BIO
Jim Bizzocchi is a moving image artist living in British Columbia, Canada. His Ambient Video series of works (www.ambientvideo.ca) explores a new genre for high-definition video. The prime characteristic for such work is that it be visually interesting and capable of supporting close viewing at any time. It should change, but not too quickly, and the details of any particular change should not be critical.

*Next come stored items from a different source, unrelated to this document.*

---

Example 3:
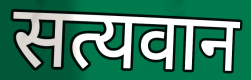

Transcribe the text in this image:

सत्यवान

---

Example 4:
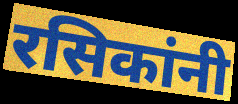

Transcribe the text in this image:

रसिकांनी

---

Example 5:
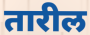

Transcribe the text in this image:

तारील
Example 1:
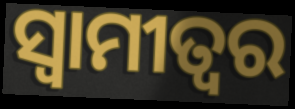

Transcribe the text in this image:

ସ୍ୱାମୀତ୍ୱର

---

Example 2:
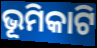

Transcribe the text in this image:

ଭୂମିକାଟି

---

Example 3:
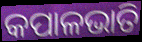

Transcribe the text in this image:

କପାଳଭାତି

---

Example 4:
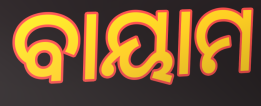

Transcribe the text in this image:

ବାୟାମ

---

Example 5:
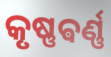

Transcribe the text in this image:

କୃଷ୍ଣଵର୍ଣ୍ଣ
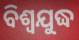
ବିଶ୍ୱଯୁଦ୍ଧ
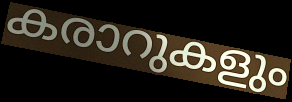
കരാറുകളും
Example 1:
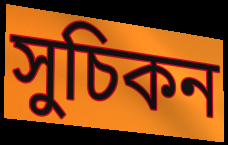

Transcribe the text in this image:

সুচিকন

Ambient video is the “slow-form” reversal of forty years of intense development of the fast-paced television “short-form”. Jim’s work has been exhibited globally, including Vancouver, Durham and Banff in Canada, London UK, Ann Arbor, Houston, Athens and Los Angeles in the USA, Byron Bay, Australia and Three Gorges, China.

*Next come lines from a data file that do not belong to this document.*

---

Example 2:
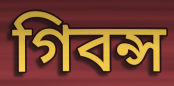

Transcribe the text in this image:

গিবন্স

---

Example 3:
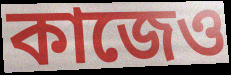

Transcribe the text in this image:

কাজেও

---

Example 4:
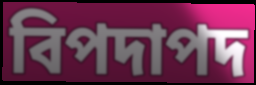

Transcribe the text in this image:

বিপদাপদ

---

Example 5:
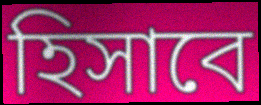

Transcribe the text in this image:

হিসাবে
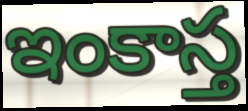
ఇంకాస్త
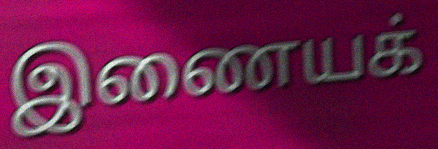
இணையக்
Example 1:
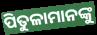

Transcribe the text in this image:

ପିତୁଳାମାନଙ୍କୁ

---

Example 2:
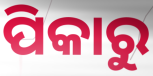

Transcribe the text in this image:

ପିକାରୁ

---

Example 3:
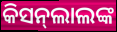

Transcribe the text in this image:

କିସନ୍‌ଲାଲଙ୍କ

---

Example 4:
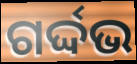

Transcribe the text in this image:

ଗର୍ଦ୍ଦଭ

As an Associate Professor at Simon Fraser University (SFU), Jim researches the visual poetics of large-scale, high-resolution video display, interactive narrative, game design, and the relationship between new media and innovative learning experience. His publications have appeared in such periodicals as the Journal of Moving Image Studies, Journal of Gaming and Simulation, Crossings Electronic Journal of Art and Technology, and conference proceedings for Creativity and Cognition, International Conference on Entertainment Computing (ICEC), Association for Computing Entertainment (ACE), Digital Games Research Association (DiGRA), among others.
In 2013, Jim received a research and creation grant from Canada’s Social Sciences and Humanities Research Council (SSHRC) to explore the poetics of computationally driven video, sound, and music. With his colleagues Arne Eigenfeldt, Philippe Pasquier and Tom Calvert of SFU and William Uricchio of MIT, this project has now produced a generative Ambient Video (Seasons) which was exhibited during ISEA 2015 in Vancouver, BC.